Issa great sport, knoworrimean 'arry? Two muscle-bound clods battering each other senseless until one has so much brain damage that he falls over (or starts doing ketchup adverts). By Fair Means or Foul isn't the first boxing simulation on the Spectrum - Elite's Frank Bruno's Boxing is back in the charts again as a budget re-release - but BFMOF is by far the funniest, 'cos in this one you can cheat.
Basically it's a one or two-player combat game, featuring a selection of fighting moves which, shall we say, don't all conform to the Queensbury Rules. The ring is shown in slight perspective, and the two boxers share it with a dodgy referee who does his best to keep things clean - when he's not nodding off.

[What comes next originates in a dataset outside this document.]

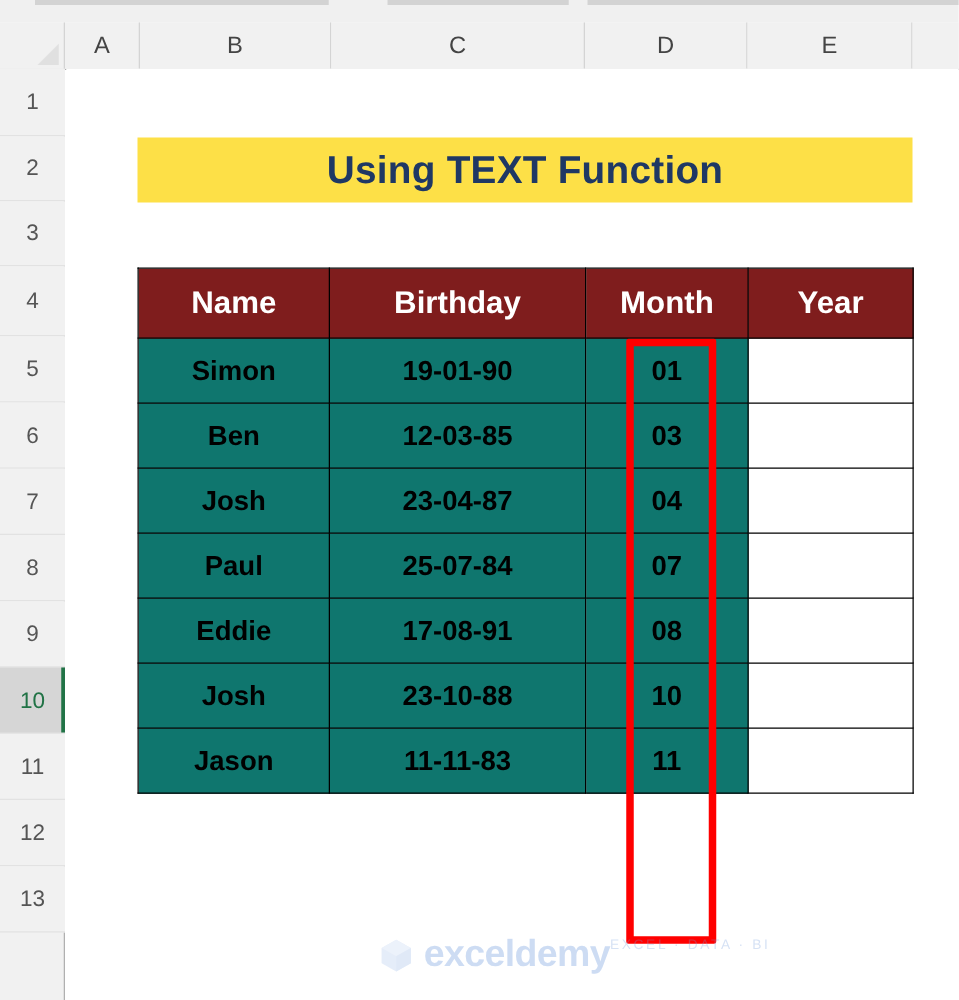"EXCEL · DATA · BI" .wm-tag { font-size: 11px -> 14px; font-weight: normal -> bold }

You can choose joystick or keyboard control with definable keys, and before starting you lean choose any computer opponent (providing you have reached that level previously).
With the fire button you have eight moves available; move forward, duck punch (which makes you look like a gibbon), duck, low guard, move back, high guard, jerk back and head butt. Head butt!? Yes, it might be a foul move, but it's quite permissible in BFMOF. With the fire button pressed, you have the options of punch, upper cut, kick (another foul), groin punch (an extremely painful foul), body blow, low guard, knee and high guard. Control moves are reversed if your character gets in a clinch by moving too close to your opponent, and ends up facing right instead of left.
While the fighting moves are all pretty precise and useable, reactions are a little slow. Fortunately, on the early levels at least, your opponent is pretty slow too; the first fighter, Mild Martin, often stands quite happily while you punch and kick him to oblivion.
Oh yes, the foul blows. You can only get these in if the ref's attention has strayed. You can judge this from the colour of the silhouettes above the ring; red, no chance, amber, maybe, green, go for it. If you're caught making a foul blow, the ref will stop the fight and you'll be penalised.
Energy bars below the screen show your status; your aim is to outpoint each of six opponents to become World Champion, after which the action carries on with more and more vicious opponents.
The audience is just as rowdy as you'd expect from the sort of people who patronise the noble art; shown outlined against the ring lights, they cheer loudly at the end of each round, joggle up and down enthusiastically and chip in with a range of friendly comments. Other nice touches include the winning boxer punching the air, and the thump as a good blow lands.
There are plenty of good points to BFMOF; the wide variety of fighting moves, the decent sound effects and music, the comments from the crowd ("C'mon Pansy!") and the ref, and so on. It isn't quite smooth or novel enough to make you scream with joy, but it will pass a few pleasant hours of head-punching.
Label: Superior Software
Author: C Goodwin
Reviewer: Chris Jenkins
Fairly entertaining boxing sim with some below-the-belt tactics.